Aboriginal Program
The Aboriginal Program is designed to support Aboriginal-language independent production in Canada. This program is part of the Canada Media Fund’s (CMF) Convergent Stream; thus, projects funded through this program must include content to be produced for distribution on at least two platforms, one of which must be television and the other, digital media. Funding from this program is allocated according to a selective process, using an evaluation grid.
The budget of the Aboriginal Program for development and production was $7.0M in 2015-2016 and it was fully spent. Twelve convergent production projects were funded. Aboriginal-language production projects received $0.5M in additional CMF funding from the Performance Envelope and regional incentive programs.
Aboriginal projects came from Alberta, British Columbia, Manitoba, Nunavut, and Quebec. Funding support was predominantly in Children’s and Youth, at 51.3% for 6 convergent projects. Documentary funding received a 34.8% share. One Drama movie-of-the-week (MOW) received 13.9% of funding. All television components had an accompanying digital media component, which received $0.6M in funding out of the Aboriginal program in 2015-2016. 35 development projects were supported in 2015-2016 with $880K in funding.

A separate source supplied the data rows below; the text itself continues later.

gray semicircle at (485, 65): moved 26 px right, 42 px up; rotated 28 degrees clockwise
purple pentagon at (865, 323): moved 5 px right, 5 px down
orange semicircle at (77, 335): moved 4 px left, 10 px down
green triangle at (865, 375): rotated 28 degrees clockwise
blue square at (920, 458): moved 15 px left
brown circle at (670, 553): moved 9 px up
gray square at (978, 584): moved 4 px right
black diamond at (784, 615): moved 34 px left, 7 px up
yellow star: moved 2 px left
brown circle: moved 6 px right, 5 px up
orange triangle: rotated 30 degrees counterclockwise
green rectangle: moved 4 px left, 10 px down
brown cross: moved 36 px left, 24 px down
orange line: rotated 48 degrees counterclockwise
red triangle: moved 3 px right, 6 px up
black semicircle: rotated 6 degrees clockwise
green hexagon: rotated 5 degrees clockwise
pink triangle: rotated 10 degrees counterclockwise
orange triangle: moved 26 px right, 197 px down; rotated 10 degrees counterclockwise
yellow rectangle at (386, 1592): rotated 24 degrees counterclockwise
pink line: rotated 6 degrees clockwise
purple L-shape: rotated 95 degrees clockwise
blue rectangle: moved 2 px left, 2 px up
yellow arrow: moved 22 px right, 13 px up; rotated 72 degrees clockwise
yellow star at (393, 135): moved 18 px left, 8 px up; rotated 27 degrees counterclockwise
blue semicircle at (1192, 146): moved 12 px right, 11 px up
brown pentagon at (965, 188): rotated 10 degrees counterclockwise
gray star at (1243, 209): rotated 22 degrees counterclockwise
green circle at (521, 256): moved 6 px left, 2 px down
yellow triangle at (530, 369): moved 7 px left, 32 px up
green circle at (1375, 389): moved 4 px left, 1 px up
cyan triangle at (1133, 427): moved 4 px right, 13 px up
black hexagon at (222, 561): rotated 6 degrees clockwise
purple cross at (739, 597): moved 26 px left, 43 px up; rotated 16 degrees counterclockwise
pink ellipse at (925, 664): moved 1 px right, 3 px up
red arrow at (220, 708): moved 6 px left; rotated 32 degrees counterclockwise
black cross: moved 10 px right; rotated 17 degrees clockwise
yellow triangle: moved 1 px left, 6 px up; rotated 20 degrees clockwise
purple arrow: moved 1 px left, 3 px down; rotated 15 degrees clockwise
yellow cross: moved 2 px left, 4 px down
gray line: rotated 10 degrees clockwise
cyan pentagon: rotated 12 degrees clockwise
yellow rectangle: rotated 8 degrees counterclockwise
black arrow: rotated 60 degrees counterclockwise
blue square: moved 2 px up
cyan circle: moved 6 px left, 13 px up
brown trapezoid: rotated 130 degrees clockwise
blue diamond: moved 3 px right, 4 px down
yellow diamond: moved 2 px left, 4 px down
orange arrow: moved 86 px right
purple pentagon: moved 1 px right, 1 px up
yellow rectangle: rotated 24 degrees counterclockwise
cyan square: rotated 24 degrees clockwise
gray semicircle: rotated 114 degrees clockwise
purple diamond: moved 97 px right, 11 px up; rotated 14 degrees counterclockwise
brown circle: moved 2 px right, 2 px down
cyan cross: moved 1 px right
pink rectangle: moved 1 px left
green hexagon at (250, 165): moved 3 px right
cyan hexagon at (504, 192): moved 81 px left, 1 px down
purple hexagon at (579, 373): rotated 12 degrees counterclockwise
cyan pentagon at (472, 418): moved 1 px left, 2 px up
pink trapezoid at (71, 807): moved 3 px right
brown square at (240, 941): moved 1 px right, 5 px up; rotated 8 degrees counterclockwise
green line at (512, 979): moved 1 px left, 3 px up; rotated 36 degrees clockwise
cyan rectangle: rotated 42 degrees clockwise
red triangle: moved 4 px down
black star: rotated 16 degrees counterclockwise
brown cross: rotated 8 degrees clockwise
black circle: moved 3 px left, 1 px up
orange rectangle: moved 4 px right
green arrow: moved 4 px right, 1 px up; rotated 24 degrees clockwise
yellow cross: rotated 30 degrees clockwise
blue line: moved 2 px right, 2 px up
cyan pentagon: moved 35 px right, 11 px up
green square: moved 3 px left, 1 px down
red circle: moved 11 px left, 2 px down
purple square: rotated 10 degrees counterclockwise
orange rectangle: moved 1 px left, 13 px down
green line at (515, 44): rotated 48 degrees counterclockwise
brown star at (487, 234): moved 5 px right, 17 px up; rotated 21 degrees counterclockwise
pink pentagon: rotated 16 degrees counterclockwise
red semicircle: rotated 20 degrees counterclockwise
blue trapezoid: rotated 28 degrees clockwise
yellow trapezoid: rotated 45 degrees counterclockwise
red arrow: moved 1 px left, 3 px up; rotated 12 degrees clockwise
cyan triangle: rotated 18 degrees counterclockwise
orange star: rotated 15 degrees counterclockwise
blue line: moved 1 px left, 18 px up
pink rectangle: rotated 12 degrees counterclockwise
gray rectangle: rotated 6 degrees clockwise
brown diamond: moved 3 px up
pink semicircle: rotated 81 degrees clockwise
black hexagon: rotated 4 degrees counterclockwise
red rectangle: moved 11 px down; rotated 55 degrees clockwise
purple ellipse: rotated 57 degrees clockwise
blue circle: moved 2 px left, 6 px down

In 2015-2016, APTN licensed 10 projects, Nunavut Independent Television Network licensed one, CBC co-licensed one and Canal D licensed one. A total of 65 television hours were funded. The average television production budget per hour was $180K. 8 out of 12 television projects had production budgets of at or over $1M.
Financing Sources
CMF funding provided 51.4% of television production budgets and 72.2% of digital media budgets in 2015-2016. CMF’s share of financing has been stable the last 3 years. Broadcasters provided 17.3% of television budgets. Government sources contributed 29.3% to television financing. Broadcasters contributed 20.1% of digital media component financing, an increase from last year.